--- Source records ---
------------

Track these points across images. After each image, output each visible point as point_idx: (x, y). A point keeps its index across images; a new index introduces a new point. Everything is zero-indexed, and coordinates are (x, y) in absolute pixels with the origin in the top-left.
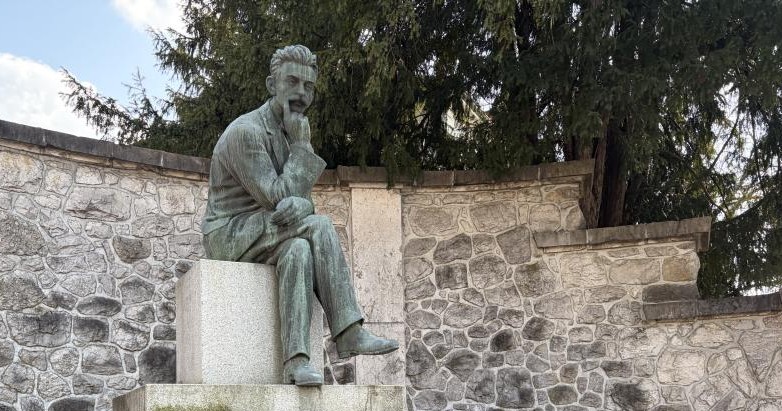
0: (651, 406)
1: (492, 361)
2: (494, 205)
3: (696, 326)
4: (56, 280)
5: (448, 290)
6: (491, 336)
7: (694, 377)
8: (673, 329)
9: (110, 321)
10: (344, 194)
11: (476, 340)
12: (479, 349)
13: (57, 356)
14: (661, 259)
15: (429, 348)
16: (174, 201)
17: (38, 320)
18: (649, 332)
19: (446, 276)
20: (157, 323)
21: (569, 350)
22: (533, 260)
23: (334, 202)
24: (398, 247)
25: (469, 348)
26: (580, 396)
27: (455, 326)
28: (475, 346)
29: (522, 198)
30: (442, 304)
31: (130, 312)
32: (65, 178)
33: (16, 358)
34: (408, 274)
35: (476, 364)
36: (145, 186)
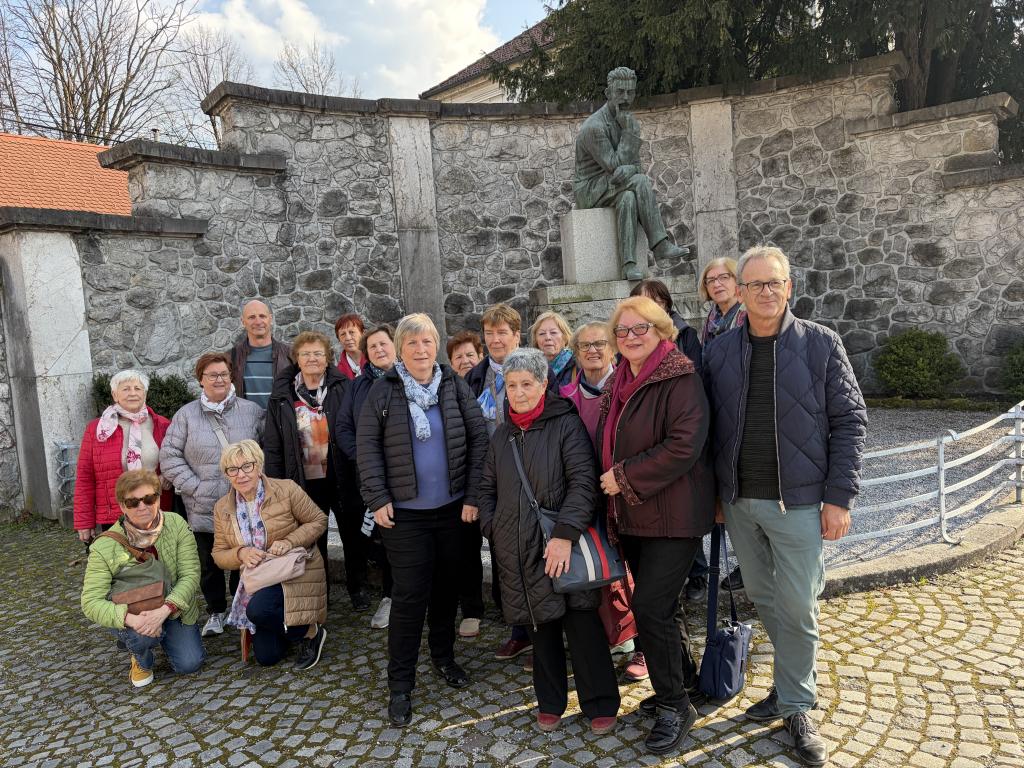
0: (947, 260)
1: (810, 233)
2: (812, 102)
3: (990, 189)
4: (484, 208)
5: (773, 179)
6: (810, 212)
7: (988, 233)
8: (970, 193)
9: (520, 232)
10: (686, 110)
11: (796, 217)
12: (799, 225)
13: (490, 260)
14: (962, 133)
15: (757, 227)
16: (557, 138)
17: (476, 237)
18: (948, 198)
19: (771, 167)
20: (551, 230)
21: (877, 219)
22: (847, 145)
23: (677, 118)
24: (730, 148)
25: (791, 224)
26: (885, 256)
27: (778, 207)
28: (796, 222)
29: (838, 92)
30: (768, 190)
31: (533, 224)
32: (484, 134)
33: (466, 264)
34: (739, 168)
35: (797, 237)
36: (536, 130)
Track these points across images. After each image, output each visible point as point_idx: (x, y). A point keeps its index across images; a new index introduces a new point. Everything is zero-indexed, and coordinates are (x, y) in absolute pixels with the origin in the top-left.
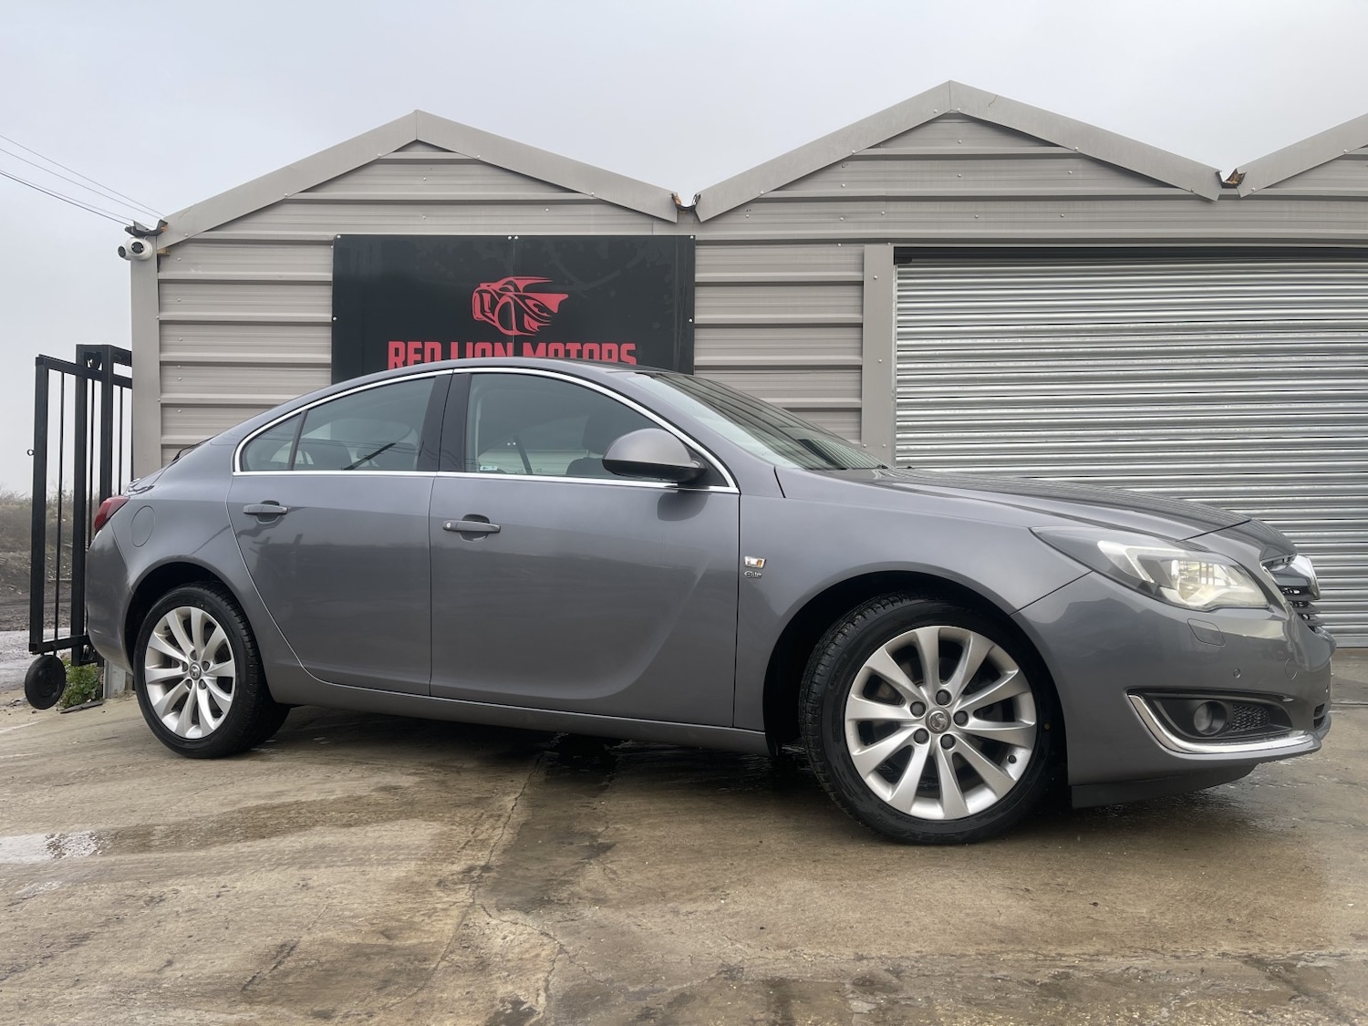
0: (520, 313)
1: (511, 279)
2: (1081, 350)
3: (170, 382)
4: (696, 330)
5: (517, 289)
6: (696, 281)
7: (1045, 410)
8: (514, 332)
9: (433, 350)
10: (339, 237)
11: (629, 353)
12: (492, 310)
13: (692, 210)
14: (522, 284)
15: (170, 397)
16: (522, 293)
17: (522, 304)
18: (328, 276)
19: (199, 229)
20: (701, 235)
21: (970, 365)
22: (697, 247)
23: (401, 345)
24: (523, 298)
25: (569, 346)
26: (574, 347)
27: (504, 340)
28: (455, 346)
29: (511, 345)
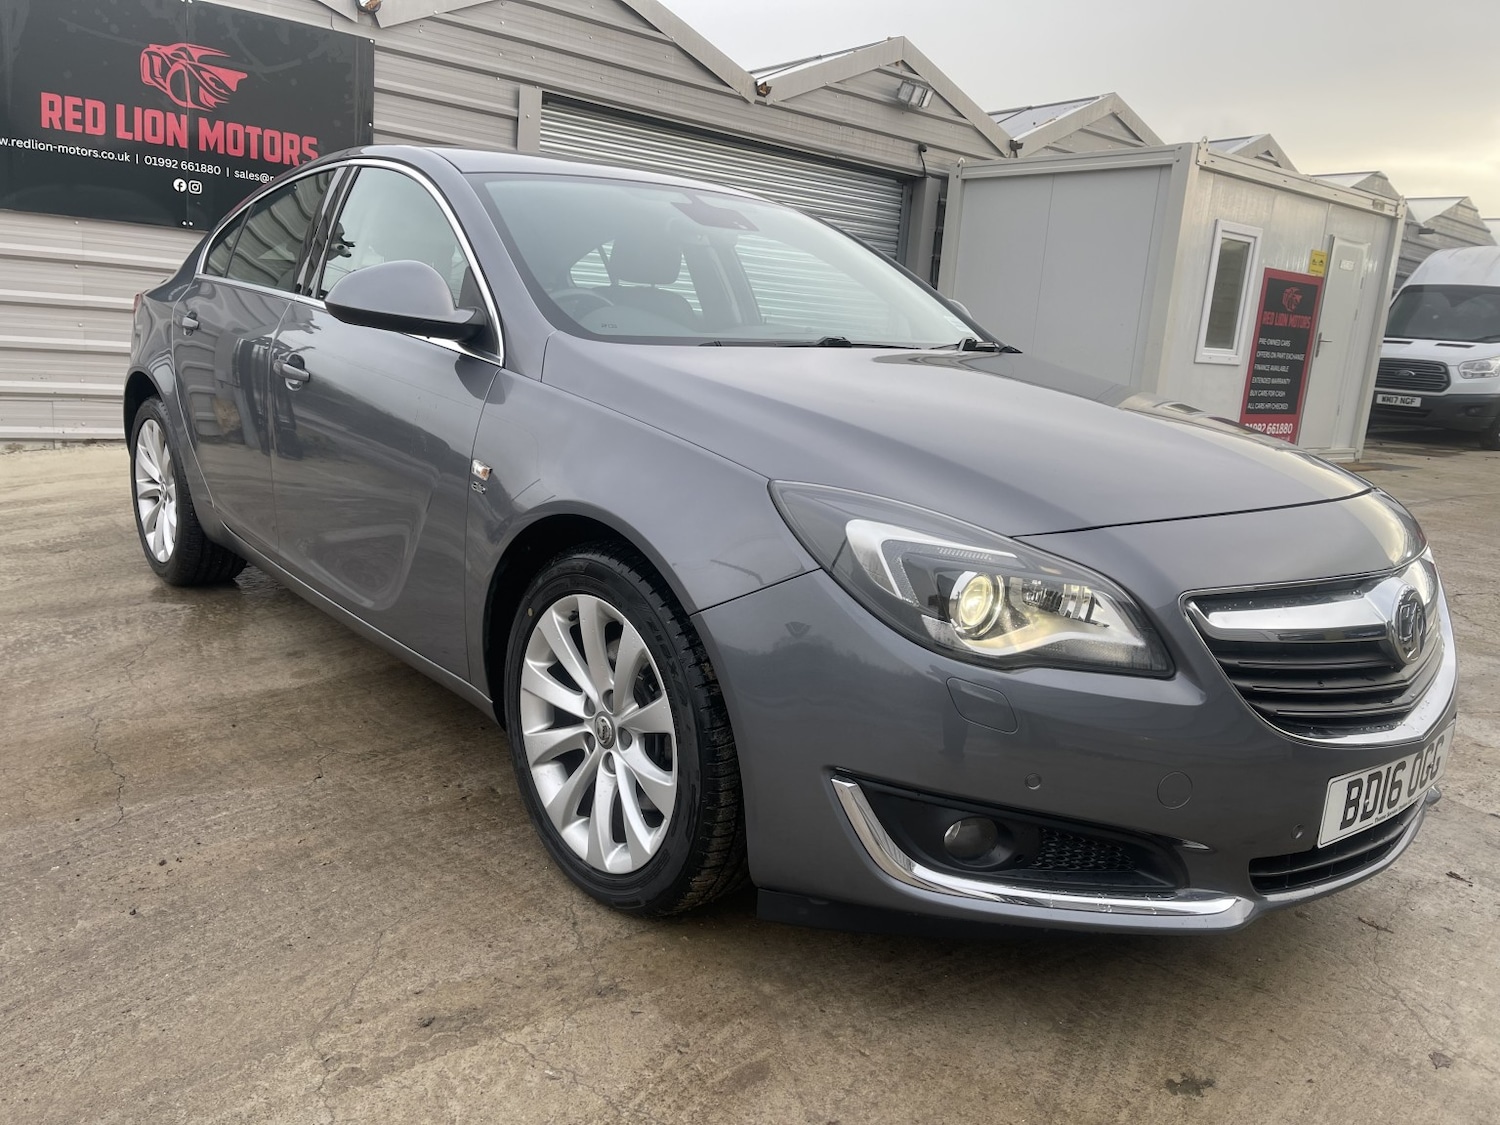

------------

--- Exercise ---
The expected output is an exact copy of the lines from the one holding "11: (629, 353)" through the last line of the listing above, with the pictures omitted.

--- Completed task ---
11: (629, 353)
12: (492, 310)
13: (692, 210)
14: (522, 284)
15: (170, 397)
16: (522, 293)
17: (522, 304)
18: (328, 276)
19: (199, 229)
20: (701, 235)
21: (970, 365)
22: (697, 247)
23: (401, 345)
24: (523, 298)
25: (569, 346)
26: (574, 347)
27: (504, 340)
28: (455, 346)
29: (511, 345)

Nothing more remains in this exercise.